INTERVENÇÃO NA FIFA
Casa Branca defende questionamento sobre expulsão de Falorin Balogun na Copa do Mundo
Andrew Giuliani afirma que governo cumpriu seu dever ao questionar arbitragem de Raphael Claus e nega pedidos para afastar o profissional do torneio.
Andrew Giuliani, diretor da força-tarefa da Casa Branca para a Copa do Mundo, declarou em entrevista à Folha, nesta terça-feira, 14/07/2026, que a gestão de Donald Trump manteve um diálogo constante com a Fifa durante o torneio. O representante defendeu a postura do governo norte-americano na polêmica envolvendo a expulsão do atleta Falorin Balogun, posteriormente revertida, reiterando que o questionamento da Casa Branca foi motivado pela necessidade de garantir a integridade da competição.
Segundo Giuliani, o presidente Donald Trump e o mandatário da Fifa, Gianni Infantino, mantiveram conversas frequentes, ocorrendo "três ou quatro vezes por semana" durante a realização dos jogos. O diretor enfatizou que a atuação do governo não visou interferir diretamente na escalação de árbitros, mas sim exercer o dever de zelar pelos investimentos públicos aplicados no evento.
"Tínhamos a responsabilidade de fazer perguntas, considerando os bilhões de dólares que os contribuintes americanos investiram para sediar uma Copa do Mundo que fosse segura e repleta de integridade", afirmou Giuliani. O dirigente questionou tecnicamente a atuação do árbitro Raphael Claus na partida em questão, alegando que o uso do VAR em câmera lenta, aos 64 minutos, não respeitou os procedimentos esperados para um profissional de elite.
Apesar da controvérsia, Giuliani negou que a Casa Branca tenha formalizado qualquer solicitação para que Raphael Claus fosse removido da competição. O diretor também projetou um legado positivo para o futebol nos Estados Unidos, prevendo que o esporte se consolidará entre os mais populares do país após o encerramento da Copa do Mundo.

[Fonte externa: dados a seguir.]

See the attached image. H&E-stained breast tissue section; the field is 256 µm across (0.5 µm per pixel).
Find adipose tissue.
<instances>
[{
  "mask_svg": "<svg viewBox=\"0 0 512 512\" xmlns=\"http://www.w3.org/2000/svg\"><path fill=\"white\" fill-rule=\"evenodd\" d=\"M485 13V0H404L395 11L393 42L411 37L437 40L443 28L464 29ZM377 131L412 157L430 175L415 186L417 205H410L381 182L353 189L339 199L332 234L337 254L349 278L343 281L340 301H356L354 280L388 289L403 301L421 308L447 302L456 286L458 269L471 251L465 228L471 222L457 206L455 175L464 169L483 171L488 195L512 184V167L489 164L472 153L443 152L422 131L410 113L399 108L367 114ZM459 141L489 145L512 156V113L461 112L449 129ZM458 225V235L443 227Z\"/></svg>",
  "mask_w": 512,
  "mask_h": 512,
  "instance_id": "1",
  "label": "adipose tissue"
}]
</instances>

Sobre a ausência de Donald Trump nos estádios, Giuliani justificou que as demandas da Presidência, em meio aos desafios globais e à gestão de recuperação do país, têm restringido a agenda do republicano. "Ainda temos seis dias pela frente. Provavelmente veremos o presidente em algum momento antes do fim desta Copa do Mundo", assegurou.